VIII. Mixed Sprout and Red Rice Risotto at Le Pain Quotidien
It’s hard to exercise restraint at Le Pain Quotidien. Everything from their tartines to their quiches are usually excellent and we often find ourselves ordering a little bit of everything to quell our hunger pangs. For vegans, the mixed sprout and red rice risotto is a good bet for a main course. They have a ton of other vegan options too, including their carrot cake muffin, homemade granola parfait, the botanical porridge and their Detox and apple and fennel salads, amongst others, all of which are equally satisfying should you decide your palate’s craving something different.
Cost: Rs. 450
IX. Char Grilled Vegetables & Couscous at Cafe Moshe’s
Moshe’s was one of the first restaurants to bring non-Chinese global cuisine to Mumbai and sort of catalysed our obsession with Middle Eastern food–another great cuisine for vegan folk. Our pick here is none other than the Char Grilled Vegetables & Couscous that comes with walnut, pomegranate, extra virgin olive oil, mint and lime. The Fresh Pear and Rocket Salad with alfalfa, cucumber lettuce and toasted walnuts in a mustard, orange and honey dressing is a good alternative, too.
Cost: Rs. 510
X. Roast Garlic Polenta at Olive Bar & Kitchen
Olive’s Roast Garlic Polenta consists of grilled polenta cakes seasoned with roasted garlic served alongside ratatouille. The vegetarian shish touk is also a palate pleaser, as is the potato flatbread, and the burnt garlic and mild spiced vegetables in chilli garlic oil served with a fresh side salad. Basically, you have no dearth of delicious options here, and this is a great place to suggest for dinner if you friends don’t have the same eating habits as you. That way there’s something for everyone.
Cost: Rs. 650
XI. Dan Dan Noodles at One Street Over
At the all-new One Street Over, peruse the menu if you must, but when it comes to picking a vegan option, nothing comes quite as close as the Dan Dan Noodles. It’s vegan and gluten-free—rice noodles in a peanut-coconut broth topped with chilli oil and mushroom duxelle. It’s a major favourite of ours, and we often use it as a reminder that vegan food doesn’t have to compromise on either flavour or fullness. In fact, you wouldn’t even miss the animal products if everything tasted like this.

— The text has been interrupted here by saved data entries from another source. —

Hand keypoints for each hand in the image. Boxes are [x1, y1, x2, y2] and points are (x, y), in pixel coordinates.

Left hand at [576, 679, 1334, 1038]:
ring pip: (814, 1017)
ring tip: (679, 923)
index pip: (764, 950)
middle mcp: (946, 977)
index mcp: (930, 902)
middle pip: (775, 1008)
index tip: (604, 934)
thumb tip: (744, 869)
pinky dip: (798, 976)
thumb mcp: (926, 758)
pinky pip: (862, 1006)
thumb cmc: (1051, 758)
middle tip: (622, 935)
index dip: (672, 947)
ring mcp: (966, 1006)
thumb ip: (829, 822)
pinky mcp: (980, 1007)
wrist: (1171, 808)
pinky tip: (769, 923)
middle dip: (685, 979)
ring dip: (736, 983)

Cost: Isn’t listed, but is approximately Rs. 600
XII. Thali at Hotel Ramashray
Hotel Ramashray is thankfully one of the worst kept secrets of the area that used to be called the mini-Madras of Mumbai—and they really are all about the business. Like we mentioned before, a lot of South Indian cuisine is (or can be made) vegan. At Hotel Ramashray, for your vegan dose, get the thali. We know it comes with curd, so just don’t eat that bit. Everything else on your plate is totally fine, and even more mouth-wateringly good.